- Directions
Give again, word for word, every line in the entries below from the line with "discover events they" up to and including the line with "of course!). It's about making", and no other line.

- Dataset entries
+++++
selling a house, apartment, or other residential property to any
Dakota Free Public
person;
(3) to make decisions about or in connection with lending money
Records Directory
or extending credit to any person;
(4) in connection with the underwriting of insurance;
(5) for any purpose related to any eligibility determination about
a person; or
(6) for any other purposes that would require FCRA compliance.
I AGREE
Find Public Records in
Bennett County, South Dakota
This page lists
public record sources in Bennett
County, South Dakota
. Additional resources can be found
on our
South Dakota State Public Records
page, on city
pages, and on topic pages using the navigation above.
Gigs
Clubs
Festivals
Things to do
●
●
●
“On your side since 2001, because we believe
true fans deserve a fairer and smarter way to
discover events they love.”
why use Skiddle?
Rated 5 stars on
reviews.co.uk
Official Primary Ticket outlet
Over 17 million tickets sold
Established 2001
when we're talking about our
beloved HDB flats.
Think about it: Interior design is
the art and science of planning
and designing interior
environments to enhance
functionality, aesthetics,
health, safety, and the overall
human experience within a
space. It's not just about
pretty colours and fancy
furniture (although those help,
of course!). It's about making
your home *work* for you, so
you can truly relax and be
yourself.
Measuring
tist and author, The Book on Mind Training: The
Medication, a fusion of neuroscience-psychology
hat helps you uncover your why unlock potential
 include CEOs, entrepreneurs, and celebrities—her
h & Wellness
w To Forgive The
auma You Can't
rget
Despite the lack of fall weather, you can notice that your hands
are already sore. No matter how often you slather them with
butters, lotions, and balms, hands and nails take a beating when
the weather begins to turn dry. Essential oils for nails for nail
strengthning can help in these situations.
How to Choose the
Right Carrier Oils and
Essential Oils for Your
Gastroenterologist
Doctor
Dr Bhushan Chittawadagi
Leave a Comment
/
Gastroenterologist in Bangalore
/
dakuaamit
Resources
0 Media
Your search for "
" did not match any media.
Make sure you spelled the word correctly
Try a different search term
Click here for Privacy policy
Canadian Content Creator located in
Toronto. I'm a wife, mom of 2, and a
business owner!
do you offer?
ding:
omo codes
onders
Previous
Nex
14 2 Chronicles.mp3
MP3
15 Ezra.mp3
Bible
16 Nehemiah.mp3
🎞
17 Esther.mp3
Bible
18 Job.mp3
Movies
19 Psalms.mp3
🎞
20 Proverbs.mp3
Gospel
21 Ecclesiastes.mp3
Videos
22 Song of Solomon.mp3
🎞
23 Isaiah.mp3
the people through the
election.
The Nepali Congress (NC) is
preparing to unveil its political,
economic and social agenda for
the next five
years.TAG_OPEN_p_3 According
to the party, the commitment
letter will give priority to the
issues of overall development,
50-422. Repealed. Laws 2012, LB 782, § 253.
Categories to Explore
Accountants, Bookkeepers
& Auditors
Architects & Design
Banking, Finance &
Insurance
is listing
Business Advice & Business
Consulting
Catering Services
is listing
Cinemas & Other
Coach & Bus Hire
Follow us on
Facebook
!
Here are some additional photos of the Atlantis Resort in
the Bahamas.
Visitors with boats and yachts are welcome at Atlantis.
+++++
- Completed task
discover events they love.”
why use Skiddle?
Rated 5 stars on
reviews.co.uk
Official Primary Ticket outlet
Over 17 million tickets sold
Established 2001
when we're talking about our
beloved HDB flats.
Think about it: Interior design is
the art and science of planning
and designing interior
environments to enhance
functionality, aesthetics,
health, safety, and the overall
human experience within a
space. It's not just about
pretty colours and fancy
furniture (although those help,
of course!). It's about making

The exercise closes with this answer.